## Task prompt
Return every line in the rows below as a JSON list of strings, one string per line, with blank lines dropped. Leave the pictures out of the list.

## Data for processing
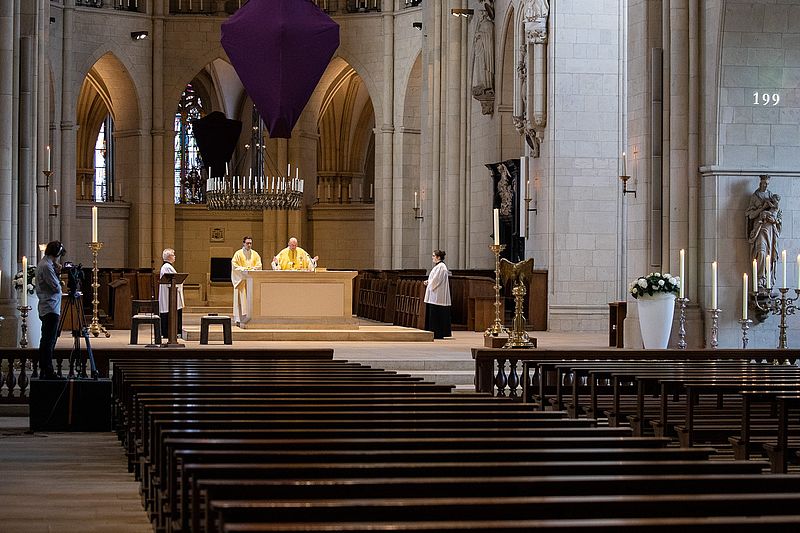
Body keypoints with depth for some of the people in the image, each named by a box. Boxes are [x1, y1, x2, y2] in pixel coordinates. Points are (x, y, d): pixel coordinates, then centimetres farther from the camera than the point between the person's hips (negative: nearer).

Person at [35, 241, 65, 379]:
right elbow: (57, 287, -16)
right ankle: (48, 372, -10)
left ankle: (44, 372, 16)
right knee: (49, 341, -10)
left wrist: (56, 273, 6)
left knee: (47, 341, 13)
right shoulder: (46, 266, -15)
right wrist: (58, 274, 1)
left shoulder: (43, 264, 17)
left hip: (46, 308, 11)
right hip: (50, 308, -11)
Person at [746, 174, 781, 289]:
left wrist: (775, 220, -5)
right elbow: (750, 214, -1)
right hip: (760, 227, -4)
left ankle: (770, 279, 4)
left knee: (771, 253, 0)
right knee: (761, 252, -18)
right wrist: (762, 208, -10)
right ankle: (761, 278, -19)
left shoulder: (771, 195, 17)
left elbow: (777, 213, 16)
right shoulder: (754, 197, 6)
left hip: (771, 227, 4)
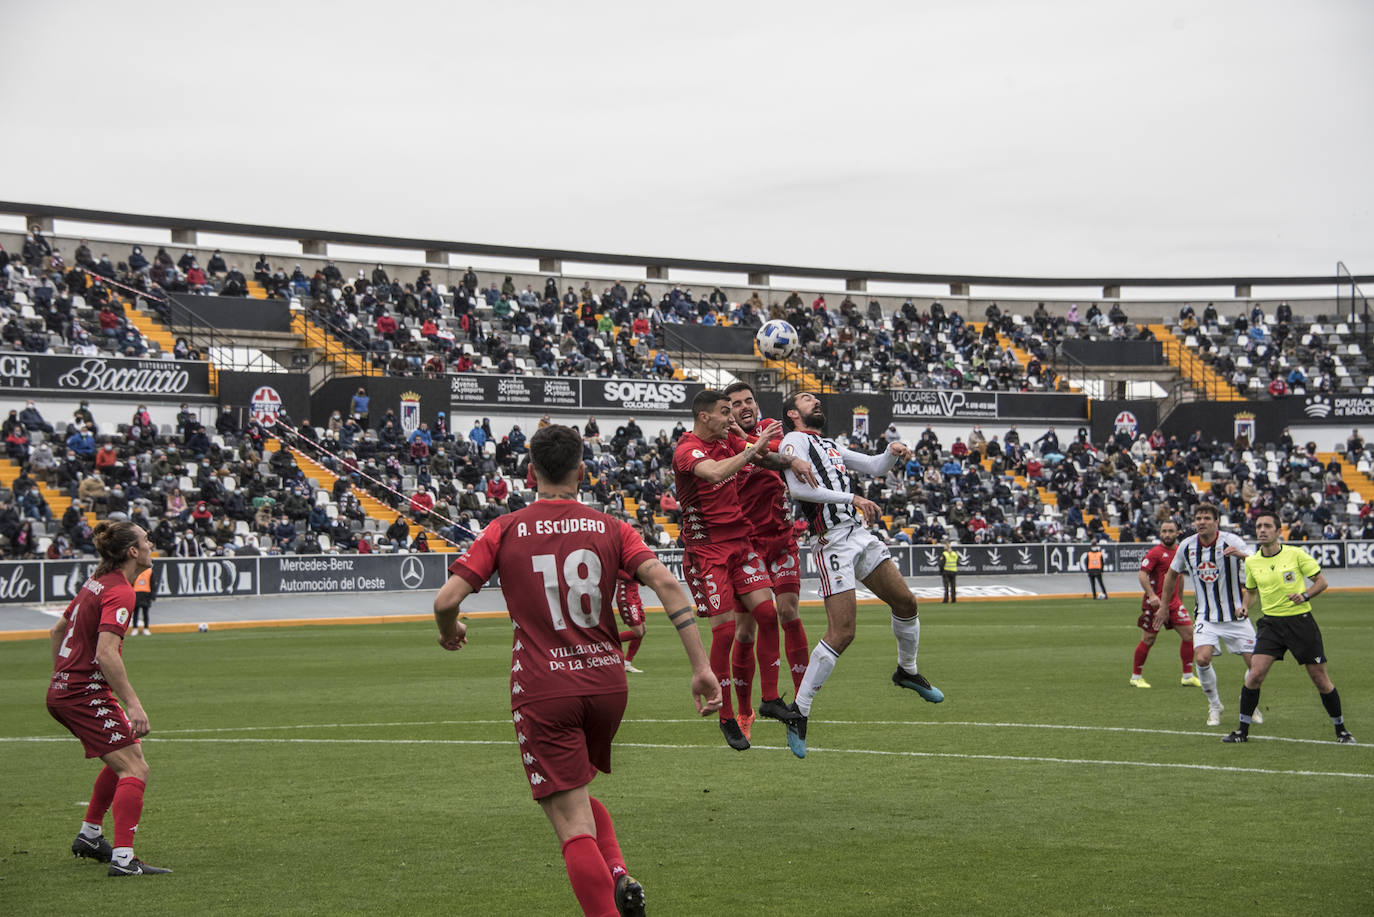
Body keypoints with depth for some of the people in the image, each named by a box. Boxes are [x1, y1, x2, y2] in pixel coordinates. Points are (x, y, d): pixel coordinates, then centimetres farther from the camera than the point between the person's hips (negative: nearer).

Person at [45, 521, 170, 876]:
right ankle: (123, 858, -21)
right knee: (135, 769, -13)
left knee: (125, 758, 24)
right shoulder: (120, 591, -17)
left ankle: (89, 836, 32)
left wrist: (62, 676, 32)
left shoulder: (97, 582, 12)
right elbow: (106, 654, -27)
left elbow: (57, 630, 23)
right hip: (87, 695, -10)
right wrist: (133, 704, -29)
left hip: (62, 690, 10)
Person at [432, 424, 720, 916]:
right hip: (607, 681, 4)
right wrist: (701, 667, -9)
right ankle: (620, 877, 6)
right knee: (578, 795, 27)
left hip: (542, 692, -3)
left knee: (574, 827, -2)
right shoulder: (610, 529, 5)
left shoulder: (504, 531, 0)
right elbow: (667, 584, -8)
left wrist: (450, 631, 16)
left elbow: (446, 600, -7)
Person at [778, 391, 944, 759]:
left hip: (860, 533, 8)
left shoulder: (831, 445, 24)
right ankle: (799, 711, -10)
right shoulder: (795, 440, -2)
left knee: (905, 603, 14)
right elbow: (798, 487, -19)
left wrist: (893, 452, 7)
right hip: (833, 542, -8)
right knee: (842, 633, -15)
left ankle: (907, 671, 39)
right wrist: (852, 498, -20)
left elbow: (874, 466, 30)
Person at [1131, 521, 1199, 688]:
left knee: (1189, 633, 0)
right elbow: (1142, 574, -18)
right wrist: (1151, 595, -30)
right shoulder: (1155, 552, -11)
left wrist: (1180, 599, 24)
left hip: (1173, 602, 6)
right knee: (1148, 639, 0)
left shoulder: (1180, 551, 11)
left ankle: (1188, 676, 8)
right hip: (1155, 602, -6)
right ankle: (1136, 677, 12)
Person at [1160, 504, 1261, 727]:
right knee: (1201, 658, -19)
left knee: (1254, 662, -4)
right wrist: (1163, 605, 19)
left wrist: (1241, 555, -39)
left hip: (1235, 614, -1)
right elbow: (1172, 574, 15)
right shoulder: (1186, 546, -1)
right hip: (1205, 615, 1)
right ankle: (1214, 705, 5)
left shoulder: (1231, 541, -11)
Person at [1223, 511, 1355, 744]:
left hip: (1300, 620, -2)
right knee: (1255, 674, -11)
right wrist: (1244, 608, 3)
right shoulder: (1251, 562, 4)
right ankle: (1243, 731, 1)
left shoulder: (1296, 554, -7)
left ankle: (1341, 730, 18)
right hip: (1271, 623, 2)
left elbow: (1321, 581, 0)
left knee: (1320, 679, 1)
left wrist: (1305, 595, -17)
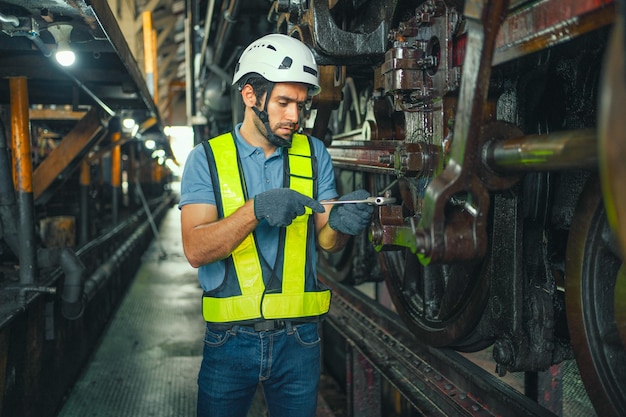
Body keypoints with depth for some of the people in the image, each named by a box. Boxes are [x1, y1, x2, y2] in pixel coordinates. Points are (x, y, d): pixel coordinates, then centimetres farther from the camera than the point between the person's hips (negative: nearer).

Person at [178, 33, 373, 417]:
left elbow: (326, 242, 0)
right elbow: (196, 251, -13)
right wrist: (256, 210, -27)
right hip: (230, 338, -1)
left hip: (298, 339, 2)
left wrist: (340, 224, -23)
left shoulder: (314, 154, 5)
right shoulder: (207, 158, -3)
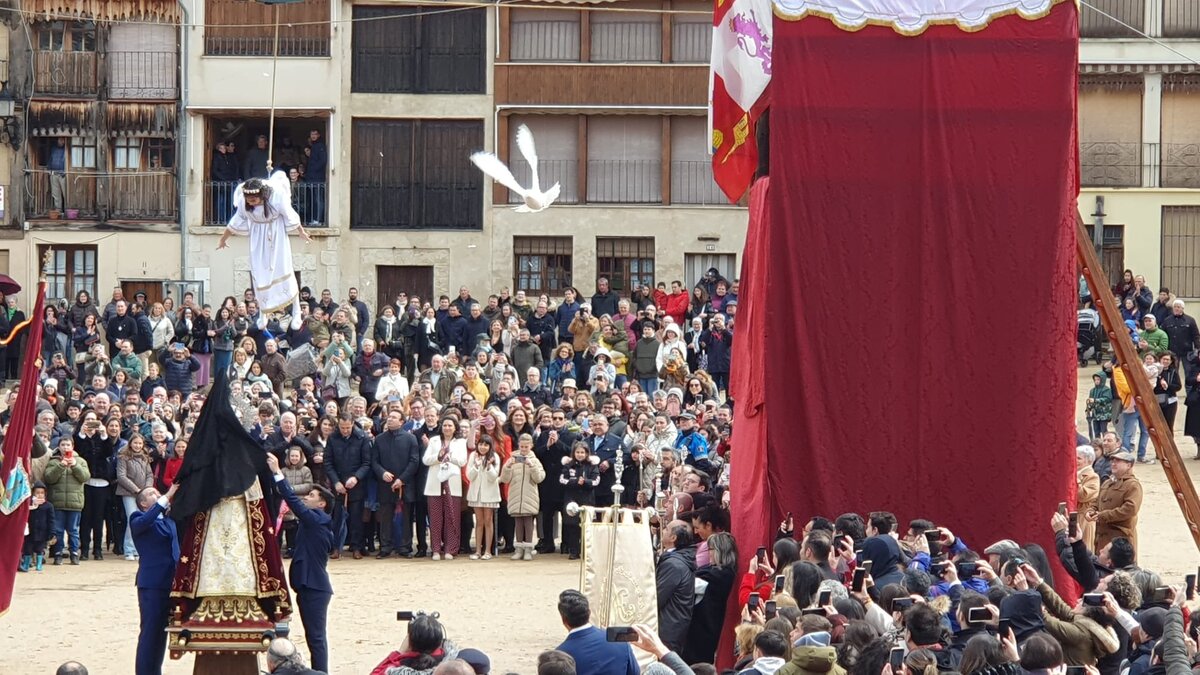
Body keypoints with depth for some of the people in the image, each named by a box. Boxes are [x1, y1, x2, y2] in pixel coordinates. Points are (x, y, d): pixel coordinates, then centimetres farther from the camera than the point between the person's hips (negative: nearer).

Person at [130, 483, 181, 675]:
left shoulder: (169, 519, 18)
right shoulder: (137, 519, -3)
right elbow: (143, 522, -23)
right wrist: (166, 498, -28)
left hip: (171, 581, 6)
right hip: (152, 584, -6)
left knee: (162, 632, 12)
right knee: (150, 632, -5)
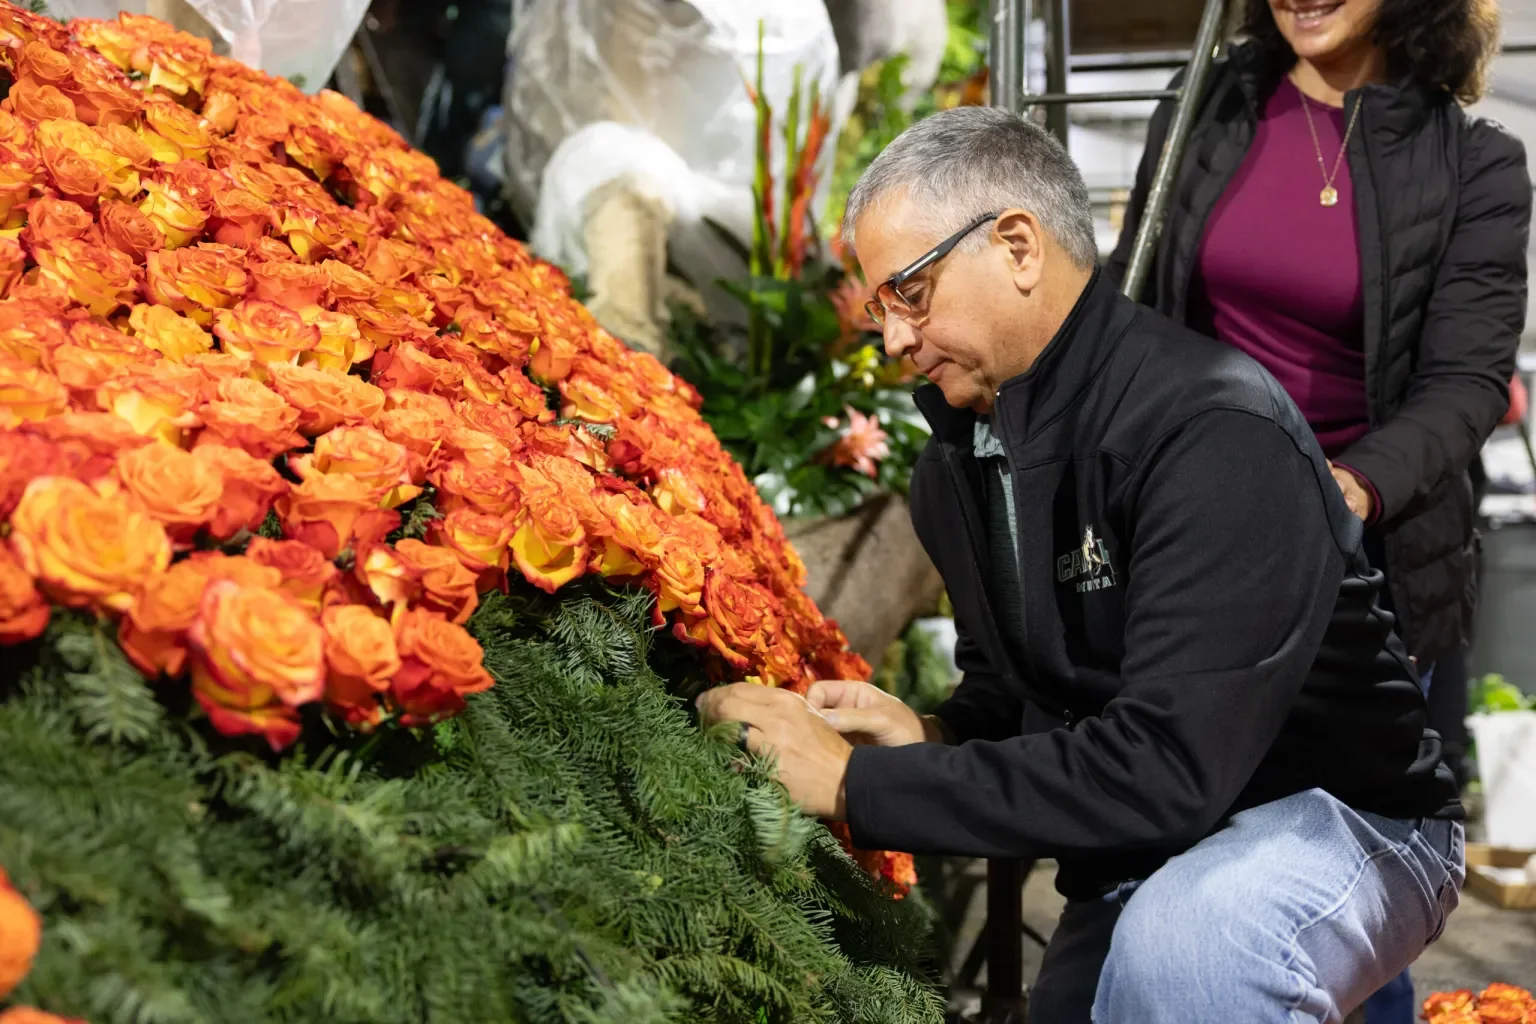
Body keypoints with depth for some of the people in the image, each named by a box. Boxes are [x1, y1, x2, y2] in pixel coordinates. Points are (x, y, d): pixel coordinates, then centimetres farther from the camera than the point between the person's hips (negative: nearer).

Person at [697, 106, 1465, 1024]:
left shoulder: (1212, 432, -26)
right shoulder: (958, 460, 3)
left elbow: (1164, 767, -33)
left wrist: (858, 786, -28)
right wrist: (926, 740, -9)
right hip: (1141, 861, 8)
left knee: (1178, 943, -36)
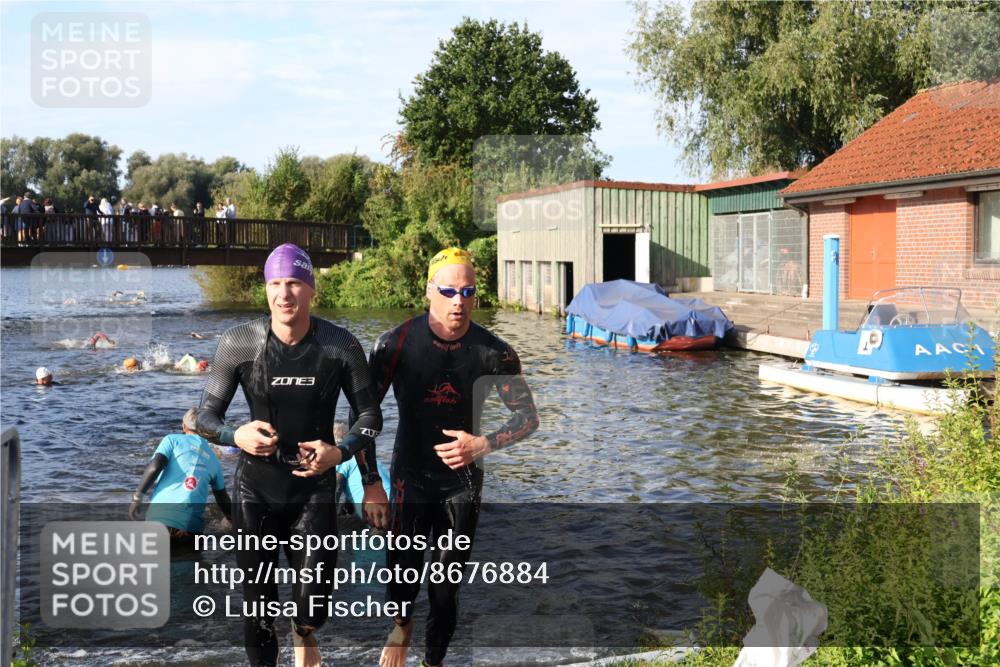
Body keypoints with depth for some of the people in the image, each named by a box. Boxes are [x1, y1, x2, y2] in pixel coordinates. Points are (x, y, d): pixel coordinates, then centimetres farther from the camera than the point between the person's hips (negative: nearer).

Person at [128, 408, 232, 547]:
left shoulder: (173, 439, 10)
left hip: (159, 515, -2)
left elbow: (155, 467, -7)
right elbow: (222, 498, 28)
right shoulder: (213, 459, 21)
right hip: (191, 524, 2)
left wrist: (137, 497, 1)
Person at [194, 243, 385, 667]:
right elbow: (206, 416, -2)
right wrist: (236, 436, -24)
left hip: (315, 487, 0)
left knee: (315, 597, -3)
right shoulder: (239, 344, -11)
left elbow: (370, 415, 1)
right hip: (256, 488, 0)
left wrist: (341, 452, -17)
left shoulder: (340, 346, -10)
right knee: (257, 597, 8)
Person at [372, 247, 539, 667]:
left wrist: (484, 444, -21)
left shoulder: (493, 353, -11)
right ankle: (402, 623, 38)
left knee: (446, 588, 8)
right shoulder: (397, 344, -14)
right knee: (403, 578, 1)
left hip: (462, 482, 1)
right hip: (411, 478, -1)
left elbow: (528, 417, -3)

## Task output
[
  "Body keypoints with depth for some of the people in the image, each named by a box. Boxes are [x1, y1, x2, y2] in pixel coordinates. Points are (x, y, d): pixel coordinates, then centimetres farther from the camera than the point between the person's hips (negative: nearer).",
  "Person at [35, 241, 65, 379]:",
  "right elbow: (57, 287, -16)",
  "right ankle: (48, 372, -10)",
  "left ankle: (44, 372, 16)",
  "right knee: (49, 341, -10)",
  "left wrist: (56, 273, 6)",
  "left knee: (47, 341, 13)",
  "right shoulder: (46, 266, -15)",
  "right wrist: (58, 274, 1)",
  "left shoulder: (43, 264, 17)",
  "left hip: (46, 308, 11)",
  "right hip: (50, 308, -11)",
  "Person at [746, 174, 781, 289]:",
  "left wrist: (775, 220, -5)",
  "right elbow: (750, 214, -1)",
  "right hip: (760, 227, -4)",
  "left ankle: (770, 279, 4)",
  "left knee: (771, 253, 0)",
  "right knee: (761, 252, -18)",
  "right wrist: (762, 208, -10)",
  "right ankle: (761, 278, -19)",
  "left shoulder: (771, 195, 17)",
  "left elbow: (777, 213, 16)",
  "right shoulder: (754, 197, 6)",
  "left hip: (771, 227, 4)",
  "Body keypoints with depth for some of the people in the image, each named by a box. Boxes are [x1, y1, x2, y2] in pixel coordinates. Points are (x, y, d): pixel coordinates, then centimetres farther from the camera than the point between the person's hips (negative: nearer).",
  "Person at [45, 521, 170, 876]:",
  "right ankle: (123, 858, -21)",
  "right knee: (135, 769, -13)",
  "left knee: (125, 758, 24)",
  "right shoulder: (120, 591, -17)",
  "left ankle: (89, 836, 32)",
  "left wrist: (62, 676, 32)",
  "left shoulder: (97, 582, 12)",
  "right elbow: (106, 654, -27)",
  "left elbow: (57, 630, 23)",
  "right hip: (87, 695, -10)",
  "right wrist: (133, 704, -29)",
  "left hip: (62, 690, 10)",
  "Person at [432, 424, 720, 916]:",
  "right hip: (607, 681, 4)",
  "right wrist: (701, 667, -9)",
  "right ankle: (620, 877, 6)",
  "right knee: (578, 795, 27)",
  "left hip: (542, 692, -3)",
  "left knee: (574, 827, -2)",
  "right shoulder: (610, 529, 5)",
  "left shoulder: (504, 531, 0)",
  "right elbow: (667, 584, -8)",
  "left wrist: (450, 631, 16)",
  "left elbow: (446, 600, -7)",
  "Person at [778, 391, 944, 759]:",
  "left hip: (860, 533, 8)",
  "left shoulder: (831, 445, 24)",
  "right ankle: (799, 711, -10)",
  "right shoulder: (795, 440, -2)",
  "left knee: (905, 603, 14)",
  "right elbow: (798, 487, -19)",
  "left wrist: (893, 452, 7)",
  "right hip: (833, 542, -8)",
  "right knee: (842, 633, -15)",
  "left ankle: (907, 671, 39)",
  "right wrist: (852, 498, -20)",
  "left elbow: (874, 466, 30)",
  "Person at [1131, 521, 1199, 688]:",
  "left knee: (1189, 633, 0)",
  "right elbow: (1142, 574, -18)",
  "right wrist: (1151, 595, -30)",
  "right shoulder: (1155, 552, -11)",
  "left wrist: (1180, 599, 24)",
  "left hip: (1173, 602, 6)",
  "right knee: (1148, 639, 0)",
  "left shoulder: (1180, 551, 11)",
  "left ankle: (1188, 676, 8)",
  "right hip: (1155, 602, -6)",
  "right ankle: (1136, 677, 12)",
  "Person at [1160, 504, 1261, 727]:",
  "right knee: (1201, 658, -19)",
  "left knee: (1254, 662, -4)",
  "right wrist: (1163, 605, 19)",
  "left wrist: (1241, 555, -39)",
  "left hip: (1235, 614, -1)",
  "right elbow: (1172, 574, 15)",
  "right shoulder: (1186, 546, -1)",
  "right hip: (1205, 615, 1)",
  "right ankle: (1214, 705, 5)",
  "left shoulder: (1231, 541, -11)",
  "Person at [1223, 511, 1355, 744]:",
  "left hip: (1300, 620, -2)",
  "right knee: (1255, 674, -11)",
  "right wrist: (1244, 608, 3)",
  "right shoulder: (1251, 562, 4)",
  "right ankle: (1243, 731, 1)",
  "left shoulder: (1296, 554, -7)",
  "left ankle: (1341, 730, 18)",
  "right hip: (1271, 623, 2)",
  "left elbow: (1321, 581, 0)",
  "left knee: (1320, 679, 1)",
  "left wrist: (1305, 595, -17)",
  "Body keypoints with depth for some of the people in the image, each named by a box. Boxes are [x1, y1, x2, y2] in pixel coordinates. Points are (x, y, d): pixel coordinates, then centimetres farther from the camera than the point between the person's hips (negative: nearer).",
  "Person at [178, 33, 373, 417]:",
  "left elbow: (326, 242, 0)",
  "right elbow: (196, 251, -13)",
  "right wrist: (256, 210, -27)",
  "right hip: (230, 338, -1)",
  "left hip: (298, 339, 2)",
  "left wrist: (340, 224, -23)",
  "left shoulder: (314, 154, 5)",
  "right shoulder: (207, 158, -3)",
  "Body keypoints with depth for some of the people in the image, each named by a box. Boxes are [x1, y1, x2, y2] in pixel coordinates. Points are (x, y, d): pixel coordinates, then centimetres farther from the camera than the point between the person's hips (negative: nearer).",
  "Person at [130, 483, 181, 675]:",
  "left shoulder: (169, 519, 18)",
  "right shoulder: (137, 519, -3)",
  "right elbow: (143, 522, -23)",
  "right wrist: (166, 498, -28)",
  "left hip: (171, 581, 6)",
  "right hip: (152, 584, -6)",
  "left knee: (162, 632, 12)",
  "right knee: (150, 632, -5)",
  "Body keypoints with depth for some of the people in the image, each named by a box. Boxes are [x1, y1, x2, y2] in pixel coordinates. Points are (x, y, d): pixel coordinates, then centimetres farther from the camera than the point between the person's hips (negative: nearer).",
  "Person at [697, 106, 1465, 1024]:",
  "left shoulder: (1212, 432, -26)",
  "right shoulder: (958, 460, 3)",
  "left elbow: (1164, 767, -33)",
  "left wrist: (858, 786, -28)",
  "right wrist: (926, 740, -9)",
  "right hip: (1141, 861, 8)",
  "left knee: (1178, 943, -36)",
  "Body keypoints with depth for some of the people in the image, each named by a box. Boxes are [x1, y1, x2, y2] in pixel coordinates. Points are (x, y, d): pixel coordinates, then centimetres farther from the camera than the point between the person's hips (negative: nearer).",
  "Person at [128, 408, 232, 547]:",
  "left shoulder: (173, 439, 10)",
  "left hip: (159, 515, -2)",
  "left elbow: (155, 467, -7)",
  "right elbow: (222, 498, 28)",
  "right shoulder: (213, 459, 21)",
  "right hip: (191, 524, 2)",
  "left wrist: (137, 497, 1)",
  "Person at [194, 243, 385, 667]:",
  "right elbow: (206, 416, -2)",
  "right wrist: (236, 436, -24)",
  "left hip: (315, 487, 0)",
  "left knee: (315, 597, -3)",
  "right shoulder: (239, 344, -11)",
  "left elbow: (370, 415, 1)",
  "right hip: (256, 488, 0)",
  "left wrist: (341, 452, -17)",
  "left shoulder: (340, 346, -10)",
  "right knee: (257, 597, 8)",
  "Person at [372, 247, 539, 667]:",
  "left wrist: (484, 444, -21)",
  "left shoulder: (493, 353, -11)",
  "right ankle: (402, 623, 38)",
  "left knee: (446, 588, 8)",
  "right shoulder: (397, 344, -14)",
  "right knee: (403, 578, 1)",
  "left hip: (462, 482, 1)",
  "right hip: (411, 478, -1)",
  "left elbow: (528, 417, -3)"
]